Please give again, word for word, the line that contains "VOTE: Lathrop moved" and every line after it to the end of the data, with no other lines.

* _DATA FOR THIS TASK_:
• • • •

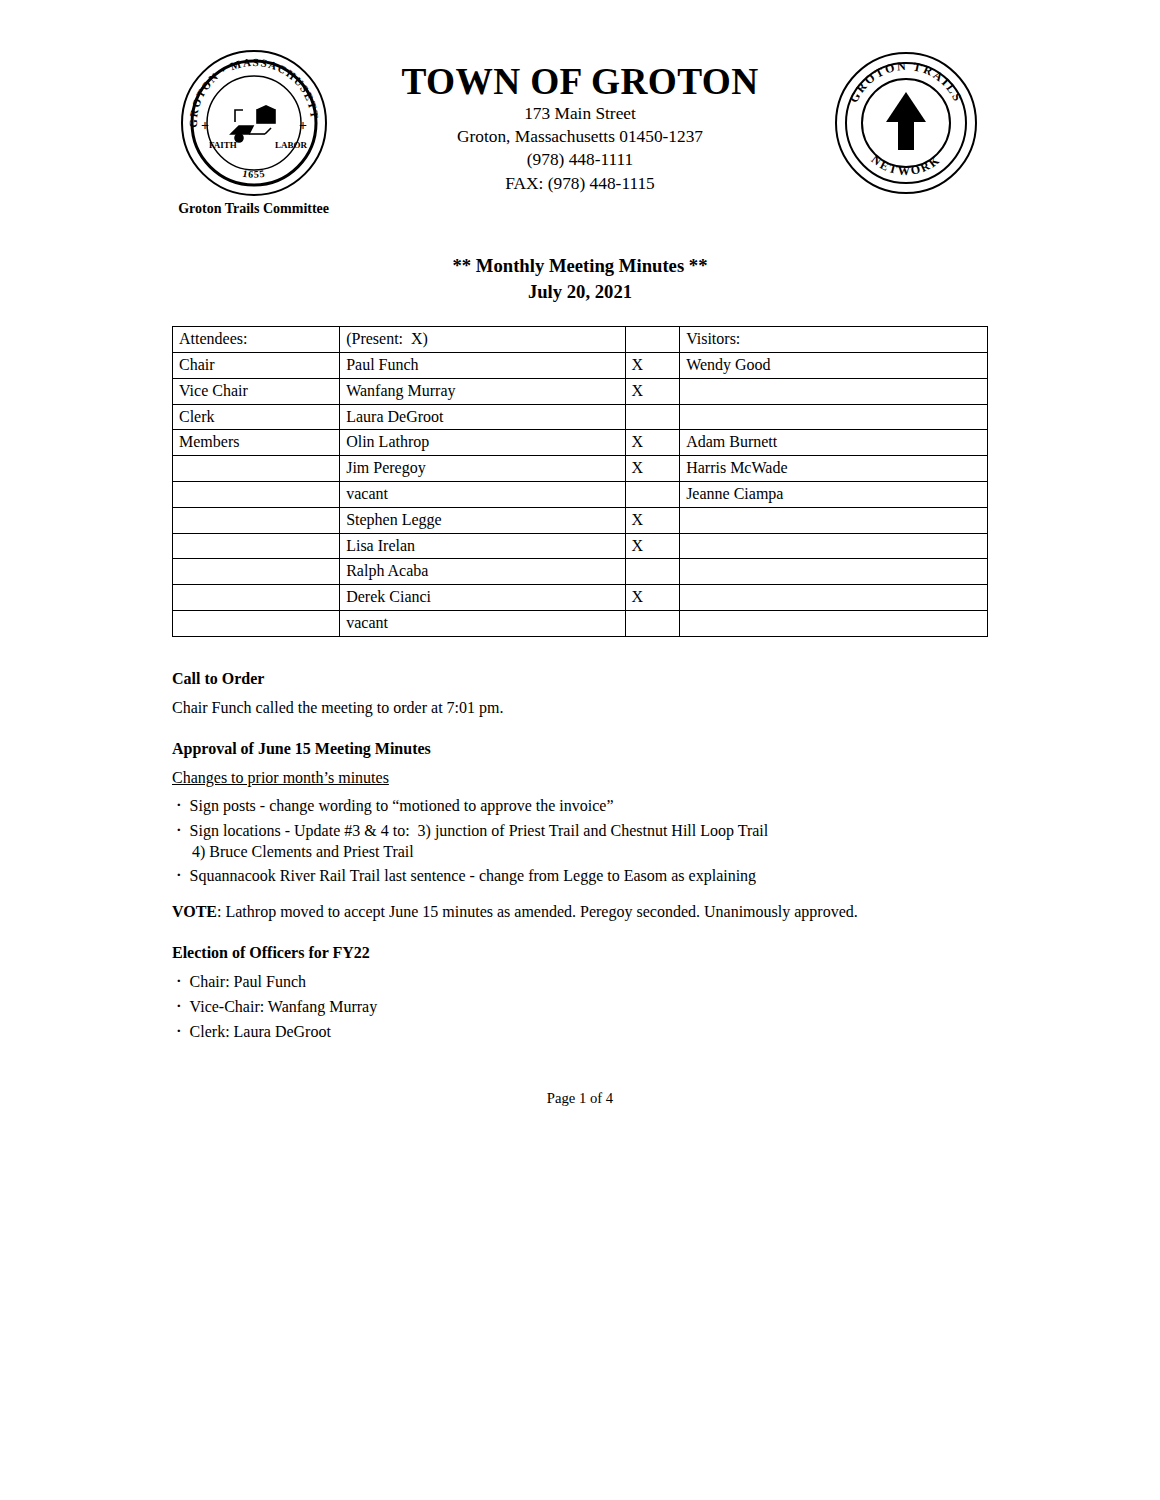GROTON · MASSACHUSETTS 1655 FAITH LABOR + +
Groton Trails Committee
TOWN OF GROTON
173 Main Street
Groton, Massachusetts 01450-1237
(978) 448-1111
FAX: (978) 448-1115
GROTON TRAILS NETWORK
** Monthly Meeting Minutes **
July 20, 2021
| Attendees: | (Present: X) | | Visitors: |
| Chair | Paul Funch | X | Wendy Good |
| Vice Chair | Wanfang Murray | X | |
| Clerk | Laura DeGroot | | |
| Members | Olin Lathrop | X | Adam Burnett |
| | Jim Peregoy | X | Harris McWade |
| | vacant | | Jeanne Ciampa |
| | Stephen Legge | X | |
| | Lisa Irelan | X | |
| | Ralph Acaba | | |
| | Derek Cianci | X | |
| | vacant | | |
Call to Order
Chair Funch called the meeting to order at 7:01 pm.
Approval of June 15 Meeting Minutes
Changes to prior month’s minutes
Sign posts - change wording to “motioned to approve the invoice”
Sign locations - Update #3 & 4 to: 3) junction of Priest Trail and Chestnut Hill Loop Trail 4) Bruce Clements and Priest Trail
Squannacook River Rail Trail last sentence - change from Legge to Easom as explaining
VOTE: Lathrop moved to accept June 15 minutes as amended. Peregoy seconded. Unanimously approved.
Election of Officers for FY22
Chair: Paul Funch
Vice-Chair: Wanfang Murray
Clerk: Laura DeGroot
Page 1 of 4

• • • •

* _WORKED SOLUTION_:
VOTE: Lathrop moved to accept June 15 minutes as amended. Peregoy seconded. Unanimously approved.
Election of Officers for FY22
Chair: Paul Funch
Vice-Chair: Wanfang Murray
Clerk: Laura DeGroot
Page 1 of 4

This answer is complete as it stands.